Text block section start

# Little Chef and Toby Carvery



## Rapide561 (Oct 1, 2005)

Hi

I rarely use service areas on the motorway but if I do, I prefer Little Chef. If you visit their website, www.little-chef.co.uk and register, you will receive offers at various times.

The present deal is two meals for a tenner.

Also, Toby Carvery places - often near the motorway are offering a carvery meal for a fiver between 12.00 and 19.00.

R


----------



## olley (May 1, 2005)

Hi Russell Toby Carvery lovely, always have one when we visit the daughter in nottingham. :lol: 

Olley


----------



## 96299 (Sep 15, 2005)

Little rip-offs we call them.Never use them and never will. 8O 

steve


----------



## 107088 (Sep 18, 2007)

Little thiefs down my way, alledgedly


----------



## bikemad99 (Aug 17, 2006)

Rapide561 said:


> Hi
> 
> I rarely use service areas on the motorway but if I do, I prefer Little Chef. If you visit their website, www.little-chef.co.uk and register, you will receive offers at various times.
> 
> ...


Fully agree,have lived on the roads for last 18yrs,both working and pleasure. Both Little Chef & Tobys good quality food,clean & reasonable prices for what is on offer.
Reg.


----------



## Alfa_Scud (Sep 27, 2006)

bandaid said:


> Little thiefs down my way, alledgedly


Yup same up here, again allegedly m'lud  .

Last went in one about 10 years ago, they were doing the "free refill" bit on the coffee etc. It always used to be, go in sit down, they jump on you for a drink order, bring drink, leave you, take food order whilst you drink brew etc, then bring food when you've finished your drink, hoping you'd buy another.

Text block section end

Written task A: In the listing, switch "工期" to "工事期間" from the line with "塗装工事の期間はどのくらいですか？" up to and including the line with "天候によって工期が延びる場合もありますが", and give back only those lines, with everything else unchanged.

Extracted entries section start

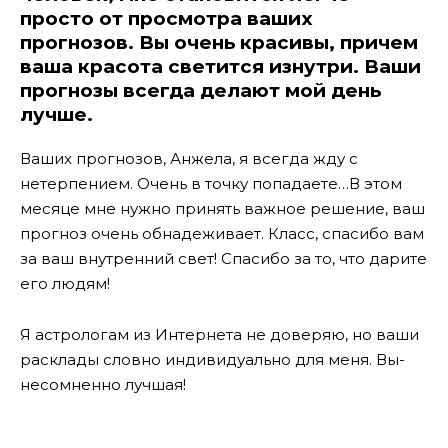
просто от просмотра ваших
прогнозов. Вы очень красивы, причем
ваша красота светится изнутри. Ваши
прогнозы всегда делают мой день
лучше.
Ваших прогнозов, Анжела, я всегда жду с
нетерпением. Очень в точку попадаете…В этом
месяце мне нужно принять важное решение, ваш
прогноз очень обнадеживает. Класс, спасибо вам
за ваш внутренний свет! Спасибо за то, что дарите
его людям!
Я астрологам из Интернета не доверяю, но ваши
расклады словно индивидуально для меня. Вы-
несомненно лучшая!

Extracted entries section end
Extracted entries section start

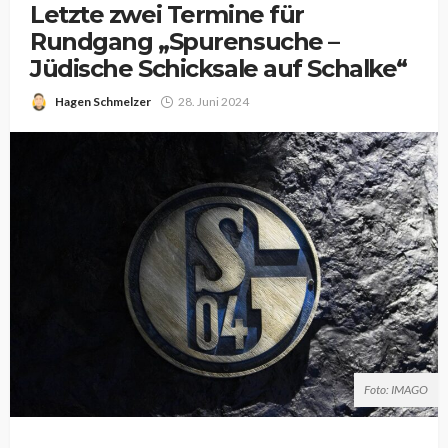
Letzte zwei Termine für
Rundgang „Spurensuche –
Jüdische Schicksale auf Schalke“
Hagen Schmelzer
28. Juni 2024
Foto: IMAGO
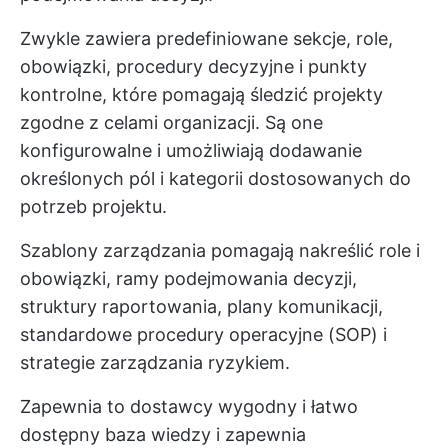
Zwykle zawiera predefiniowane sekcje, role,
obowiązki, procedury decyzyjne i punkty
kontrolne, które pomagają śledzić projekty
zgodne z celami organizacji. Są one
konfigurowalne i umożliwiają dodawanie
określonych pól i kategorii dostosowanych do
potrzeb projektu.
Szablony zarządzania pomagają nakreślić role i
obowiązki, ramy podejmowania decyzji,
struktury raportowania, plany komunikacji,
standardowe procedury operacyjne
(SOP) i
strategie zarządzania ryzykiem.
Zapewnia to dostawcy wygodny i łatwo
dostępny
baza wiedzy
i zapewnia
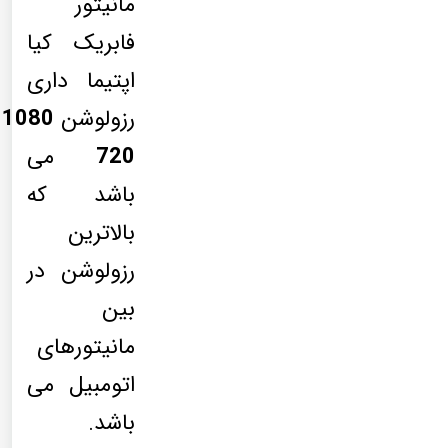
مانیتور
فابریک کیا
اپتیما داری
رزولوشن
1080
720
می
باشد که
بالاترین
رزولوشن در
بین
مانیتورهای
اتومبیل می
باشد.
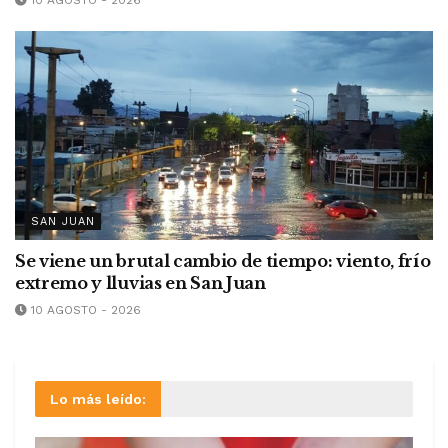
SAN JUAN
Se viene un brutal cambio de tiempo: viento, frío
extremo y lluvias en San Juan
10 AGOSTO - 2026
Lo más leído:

Extracted entries section end
Extracted entries section start

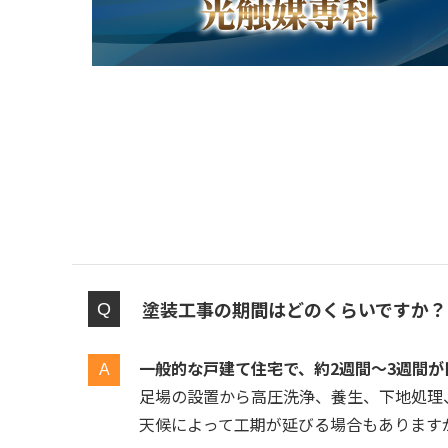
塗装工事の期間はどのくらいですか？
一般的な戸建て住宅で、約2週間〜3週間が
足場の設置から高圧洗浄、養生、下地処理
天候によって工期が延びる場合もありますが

Extracted entries section end

Written task B: In the Little Chef and Toby Carvery thread, between what hours are Toby Carvery places offering a carvery meal for a fiver?

Task response A:
塗装工事の期間はどのくらいですか？
一般的な戸建て住宅で、約2週間〜3週間が
足場の設置から高圧洗浄、養生、下地処理
天候によって工事期間が延びる場合もありますが

Task response B: Between 12.00 and 19.00.